### Document extract
==*==
However, a federal court of appeals challenged this decision in the 1980’s when it ordered the FCC to reconsider its position on the fairness doctrine – implying that it might not be constitutional. In 1984 the Commission found that Meredith Broadcasting, owner of a television station in Syracuse, New York, had violated the doctrine’s provisions by refusing to balance editorial advertisments supporting the buildng of a nuclear power plant with anti-nuclear energy public service announcements pointing out the drawbacks of this source of energy. The broadcaster argued that the rule violated his First Amendment rights.

In 1987, broadcasters, on the grounds that the fairness doctrine infringed on press freedom, persuaded the FCC to rethink its position. The Commission eventually abandoned the fairness doctrine, saying that it wished to”extend to the electronic media the same First Amendment guarantees that the print media have enjoyed since our country’s inception”. Anticipating this ruling both houses of Congress had passed legislation earlier in the year to codify the fairness doctrine. However, President Reagan vetoed the bill, saying that “it was antagonistic to the freedom of expression.”

After President Clinton’s election in 1992, Congress made efforts to pass fairness doctrine legislation again. However, they received strong opposition from religious broadcasters who thought that law might compell them to offer equal time to gays and lesbians whom they regularly accused as being sinful, and also from radio and television hosts, such as Rush Limbaugh, who had no desire to balance their attacks on the government and political opponents by giving equal air time.

3.3. Censorship. Books, films, music, works of art have been suppressed, altered, expurgated, bleeped, blackened, cut, burned or bowdlerized. Writers and artists have been imprisoned, fined, fired or silenced. Wearing many masks, censorship has appeared in American living rooms under the name of “national security”, “’classification”, “selective inclusion”. Books have been removed from shelves or never published at all. Artistic visions have been circumscribed or lost. Scientific or official state documents, positing objectivity, have not remained immune from the red pen.

Every day some form of censorship occurs in the U.S. This prevalence of the red pen in a country founded on the Bill of Rights suggests that many people consider some things or ideas too dangerous or offensive to be made widely available.

The broadcasting acts of 1927 and 1934 technically prohibit any form of censorship practiced by the FCC. Despite this, the Supreme Court ruled in 1977 that FCC is entitled to ban the broadcast of certain materials and ideas which might be considered indecent, especially during hours when children are probably in front of the TV sets. The case involved a New York radio station that played a George Carlin comedy recording, “Seven Words You Can Never Say On Television”. Most listeners thought they shouldn’t be uttered on afternoon radio either.
==*==
### Material shown
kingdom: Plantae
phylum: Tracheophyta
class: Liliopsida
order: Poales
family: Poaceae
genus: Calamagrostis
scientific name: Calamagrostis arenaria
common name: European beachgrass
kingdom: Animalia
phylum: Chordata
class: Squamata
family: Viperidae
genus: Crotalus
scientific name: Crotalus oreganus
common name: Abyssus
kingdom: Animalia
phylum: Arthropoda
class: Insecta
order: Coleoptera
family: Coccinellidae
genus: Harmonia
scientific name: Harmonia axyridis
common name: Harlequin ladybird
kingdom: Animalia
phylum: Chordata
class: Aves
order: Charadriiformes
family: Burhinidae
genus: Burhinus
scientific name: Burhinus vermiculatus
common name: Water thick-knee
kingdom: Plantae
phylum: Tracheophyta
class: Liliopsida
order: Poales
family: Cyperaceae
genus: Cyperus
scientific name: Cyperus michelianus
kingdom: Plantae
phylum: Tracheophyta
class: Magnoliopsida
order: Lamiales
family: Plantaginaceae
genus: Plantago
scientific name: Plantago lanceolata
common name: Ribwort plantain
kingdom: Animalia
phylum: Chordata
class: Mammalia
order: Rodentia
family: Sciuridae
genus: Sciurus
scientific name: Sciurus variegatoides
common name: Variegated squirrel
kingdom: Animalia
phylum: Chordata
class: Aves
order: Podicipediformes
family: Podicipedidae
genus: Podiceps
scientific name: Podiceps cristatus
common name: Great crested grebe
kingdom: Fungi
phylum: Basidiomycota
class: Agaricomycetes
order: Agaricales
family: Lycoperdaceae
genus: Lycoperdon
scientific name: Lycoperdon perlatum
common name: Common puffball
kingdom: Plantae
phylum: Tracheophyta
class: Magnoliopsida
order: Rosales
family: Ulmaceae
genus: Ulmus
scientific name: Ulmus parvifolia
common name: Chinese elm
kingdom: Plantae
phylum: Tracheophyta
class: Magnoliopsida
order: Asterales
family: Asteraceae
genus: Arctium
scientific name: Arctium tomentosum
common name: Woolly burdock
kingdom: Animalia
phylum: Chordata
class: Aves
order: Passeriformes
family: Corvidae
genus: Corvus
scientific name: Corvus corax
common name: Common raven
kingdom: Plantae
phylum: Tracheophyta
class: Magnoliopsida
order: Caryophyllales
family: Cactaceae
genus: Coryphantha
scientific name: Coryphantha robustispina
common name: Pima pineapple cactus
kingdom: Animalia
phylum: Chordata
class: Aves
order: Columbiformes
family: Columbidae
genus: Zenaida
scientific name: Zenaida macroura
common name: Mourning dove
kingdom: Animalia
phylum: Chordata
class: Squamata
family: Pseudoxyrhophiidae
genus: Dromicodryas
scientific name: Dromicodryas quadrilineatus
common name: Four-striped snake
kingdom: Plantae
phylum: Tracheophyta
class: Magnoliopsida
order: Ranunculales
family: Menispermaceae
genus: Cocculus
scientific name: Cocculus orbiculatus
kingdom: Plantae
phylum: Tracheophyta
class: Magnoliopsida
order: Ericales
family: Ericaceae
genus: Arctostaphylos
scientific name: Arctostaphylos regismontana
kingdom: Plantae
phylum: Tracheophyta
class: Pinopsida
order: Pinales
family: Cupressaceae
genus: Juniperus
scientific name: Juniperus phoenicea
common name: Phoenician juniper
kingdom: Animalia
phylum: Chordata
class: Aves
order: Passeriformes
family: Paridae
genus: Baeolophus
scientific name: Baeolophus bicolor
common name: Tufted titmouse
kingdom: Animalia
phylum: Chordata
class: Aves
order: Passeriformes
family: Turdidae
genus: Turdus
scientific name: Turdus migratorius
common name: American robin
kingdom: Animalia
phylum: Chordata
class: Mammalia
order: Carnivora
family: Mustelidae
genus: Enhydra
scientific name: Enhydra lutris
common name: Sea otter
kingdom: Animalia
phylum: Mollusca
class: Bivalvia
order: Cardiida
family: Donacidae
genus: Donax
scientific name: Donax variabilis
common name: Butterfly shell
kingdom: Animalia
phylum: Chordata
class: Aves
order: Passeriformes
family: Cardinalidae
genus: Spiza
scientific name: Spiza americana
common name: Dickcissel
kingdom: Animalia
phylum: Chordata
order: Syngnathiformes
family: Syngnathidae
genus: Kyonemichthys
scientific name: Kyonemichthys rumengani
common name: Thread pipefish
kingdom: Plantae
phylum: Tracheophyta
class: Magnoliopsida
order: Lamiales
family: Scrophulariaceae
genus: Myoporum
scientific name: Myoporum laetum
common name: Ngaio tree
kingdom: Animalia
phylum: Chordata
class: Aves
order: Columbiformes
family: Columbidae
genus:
==*==
Carry the passage on U.S. broadcast regulation and censorship forward from its last sentence.

### Task response
Although the FCC supports the idea that it is the marketplace that should regulate the airwaves, it does has the power to punish stations for broadcasting objectionable material. In 1989 four radio stations were fined for transmitting “indecent material” in the daytime and four others received letters of warning. In 1990 the well known public broadcasting station WGBH-TV was subject to investigations focusing on the 10 pm newscast, when the station showed several examples of Robert Mapplethorpe’s controversial photography.

In 1992 the FCC adopted legal controls that defined the term of “indicency” as “language or material that, in context, depicts or describes, in terms patently offensive as measured by contemporary community standards for the broadcast medium, sexualy or excretory activities or organs”. As a result all broadcasts of such indecent materials were banned, until 1993 when a federal court of appeals struck down the ban.

When U.S. troops landed in Mogadishu, Somalia, they were greeted not by enemy forces but by a horde of journalists with cameras and strobe lights.

 

An exception on how far media censorship can go is the coverage of military operations. The Persian Gulf War provoked a strong debate about whether such censorship is justified on national security grounds or is a violation of the Constitutional right of press freedom.

During the U.S.’s participation in the Persian Gulf War the press was subject to substantial restrictions. Military authorities organized a media pool, a small number of journalists allowed to act as standins for the whole press corps. They also imposed severe limits under which journalists had to work in Saudi Arabia: journalists couldn’t travel freely and reporters were required to have a military escort; they could interview only selected soldiers, in the presence of a superior officer, and had their news reports reviewed by military censors. All journalists who disagreed the Gulf War were kept out of the media pool, and in order to ensure further favorable coverage the U.S. government flew hometown reporters to Saudi Arabia, on the assumption that they would be more likely to write human interest stories about the troops than tough-news stories about the war itself. Reporters were also denied acces to all sites that might have provided controversial material for news reports. For example, at one point, U.S. pilots bombed and strafed Iraqui troops who had left their positions and were in full retreat from Kuwait; the U.S. military buried the dead in a mass grave before allowing reporters acces to the scene.

 

U.S. journalists from the press pool film the allied land offensive during the Persian Gulf war. The military’s restrictions on press coverage provoked a debate about whether such censorship is justified on national security grounds or is a violation of the

constitutional right of press freedom.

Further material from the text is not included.